Afinales de los años 60s, uno de los pocos economistas sensatos –y por lo mismo ignorado por sus colegas y el público en general– escribía sobre la locura del pensamiento económico, que se niega a vincular los procesos productivos con la naturaleza.

“La humanidad se compara a una familia que consumiría todos sus alimentos disponibles en la alacena y echaría los detritus inevitables en un basurero, en este caso, el espacio que rodea”. De origen rumano, Nicholas Georgescu-Roegen fue primero un matemático y luego se convirtió a la economía. Fue el primer economista en hablar de termodinámica y entropía. Temas bárbaros, para expresar que cualquier producción necesita transformar una energía accesible en calor y que el proceso es irreversible. Es decir, la energía utilizada ya no puede servir. Extraemos, transformamos, utilizamos, desechamos… y regresamos al inicio del ciclo con la diferencia de que el nivel de energía disponible disminuyó.

“Más grande es la producción, más grande son los desechos”. La eliminación de la contaminación, como la de los desechos materiales, no puede ser total y utiliza también energía, afirmó Georgescu-Roegen, lo que provoca un aumento de calor que, a la larga, va a modificar el delicado equilibrio térmico del planeta de dos formas: 1) provocar islas térmicas que van a perturbar la fauna y flora locales y 2) aumentar la temperatura global del planeta, a tal punto que se va a derretir el casquete glaciar.

Todo estaba dicho desde 1970, año de la publicación de The Entropy Law and the Economic Problem. Antes de que se percibiera el calentamiento global y que se sufriera sus consecuencias. Los escritos de Georgescu-Roegen anunciaron la degradación ambiental; el mayo 68 francés denunció el consumismo a ultranza y el tipo de sociedad que estábamos construyendo. A pesar de ello, llegamos al siglo XXI con las mismas creencias que tenían los economistas clásicos del siglo XIX: el progreso llevará a un mayor bienestar general. Sin crecimiento económico, las sociedades se degradan.

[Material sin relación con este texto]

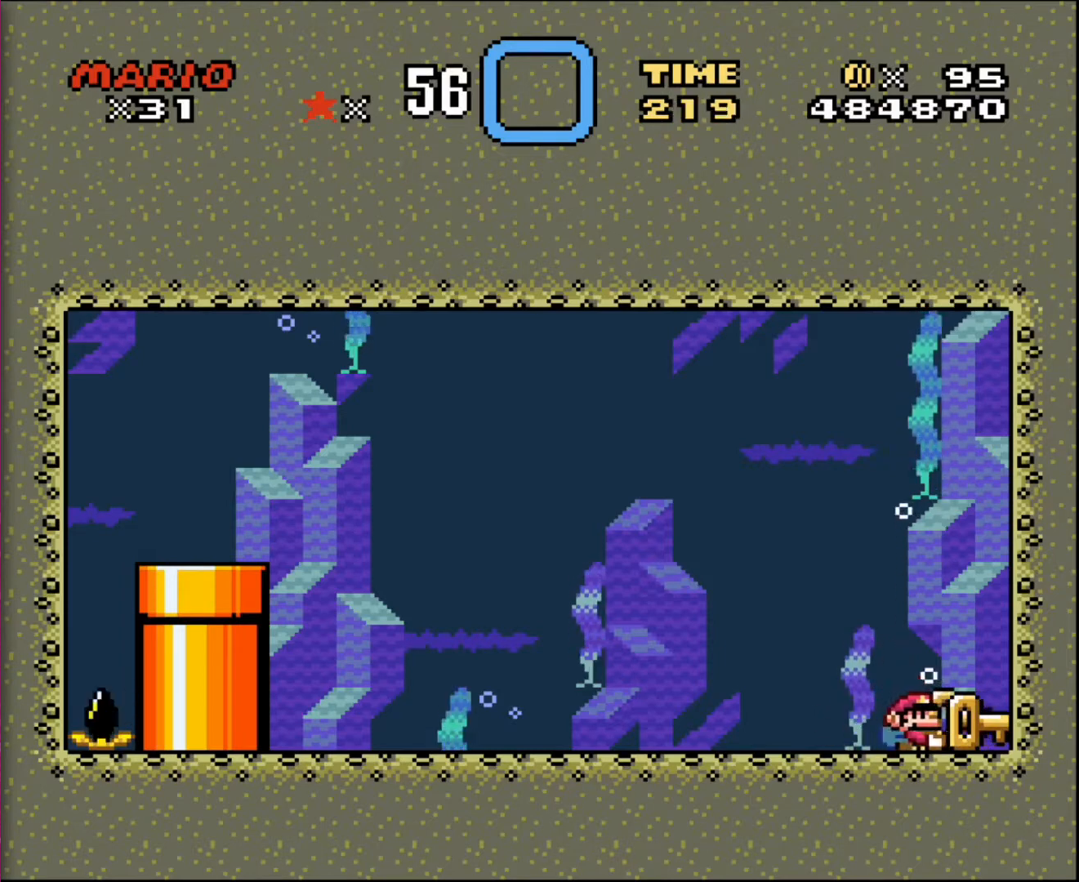
{"buttons": ["DPAD_RIGHT"], "events": [[67, "DPAD_DOWN", "down"], [67, "DPAD_RIGHT", "up"], [100, "DPAD_DOWN", "up"], [100, "DPAD_LEFT", "down"], [233, "DPAD_DOWN", "down"], [400, "DPAD_LEFT", "up"], [400, "DPAD_RIGHT", "down"], [467, "DPAD_DOWN", "up"]]}
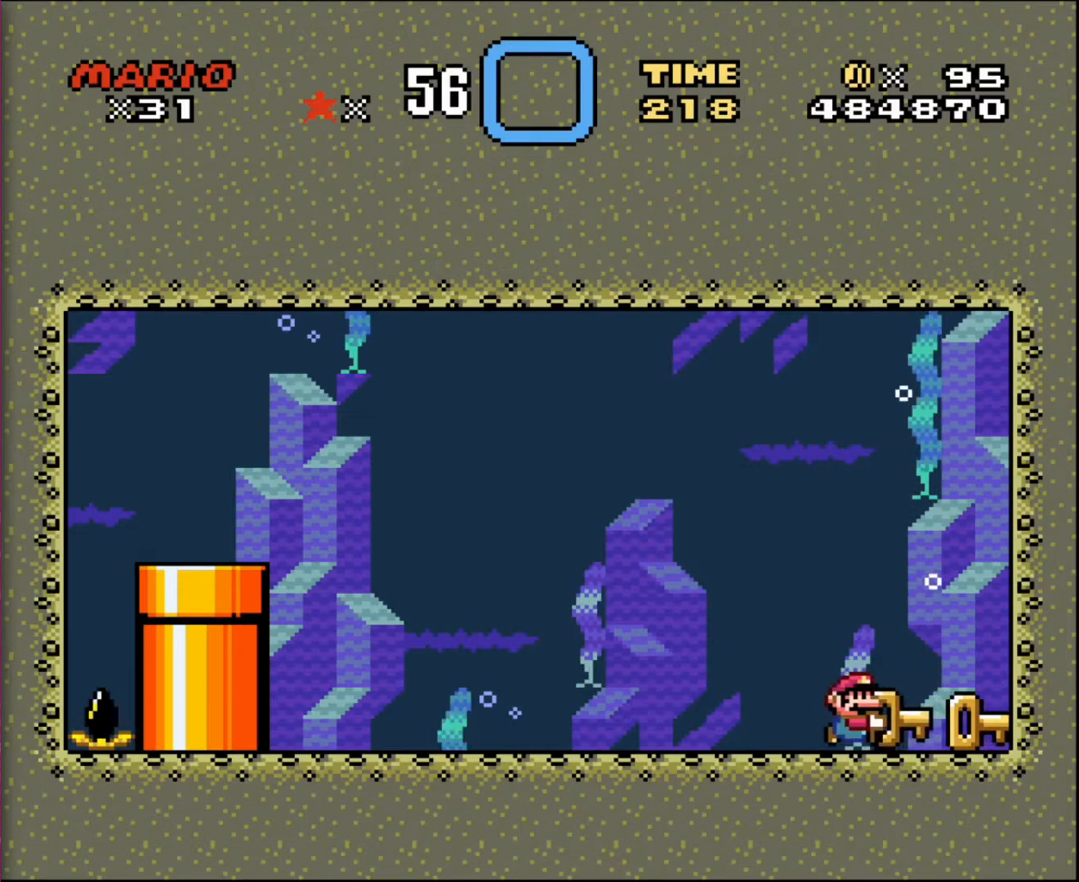
{"buttons": ["DPAD_LEFT"], "events": [[267, "DPAD_RIGHT", "up"], [401, "DPAD_LEFT", "down"]]}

¿Será? Tal vez ha llegado la hora de la última llamada para que nosotros, los seres humanos, enfrentemos la realidad de nuestra Tierra Madre con responsabilidad y alegría. A pesar del lado alarmista de los análisis de Goergescu-Roegen, surge una verdadera lección de humanidad. Porque más allá de la producción de bienes materiales y desechos, este autor veía en el proceso económico “un flujo inmaterial: la alegría de vivir”. En nuestra locura por crecer, hemos olvidado que nuestros estómagos y nuestras vidas son finitas –parafraseando a su discípulo Herman Daly– y que más que crecer, tenemos que repartir el pastel de forma más equitativa. Recordar que “cada vez que producimos un carro, destruimos de forma irrevocable una cantidad de baja entropía que hubiera podido ser utilizada para fabricar un arado o una pala”.

La gran lección de Georgescu-Roegen y de los posmodernistas actuales es enseñarnos un camino más eficiente para llegar a la felicidad verdadera. Como sociedad, tenemos que elegir entre abordar nuestra evolución como individuo ávido de obtener ganancias personales, o como humanidad construyendo nuestro destino común. “El estado estacionario demandaría menos recursos de nuestro medio, pero mucho más de nuestros recursos morales” (Daly, 1989:35). ¿Le entramos?

Este texto es una edición de un artículo publicado por la autora en el semanario Mirada Sur, número 6, del jueves 16 de septiembre de 2010, San Cristóbal de Las Casas, Chiapas, bajo el título: “¿Quién dice que no somos responsables? Reflexiones en torno a nuestra contribución en crear un mundo fuera de control”.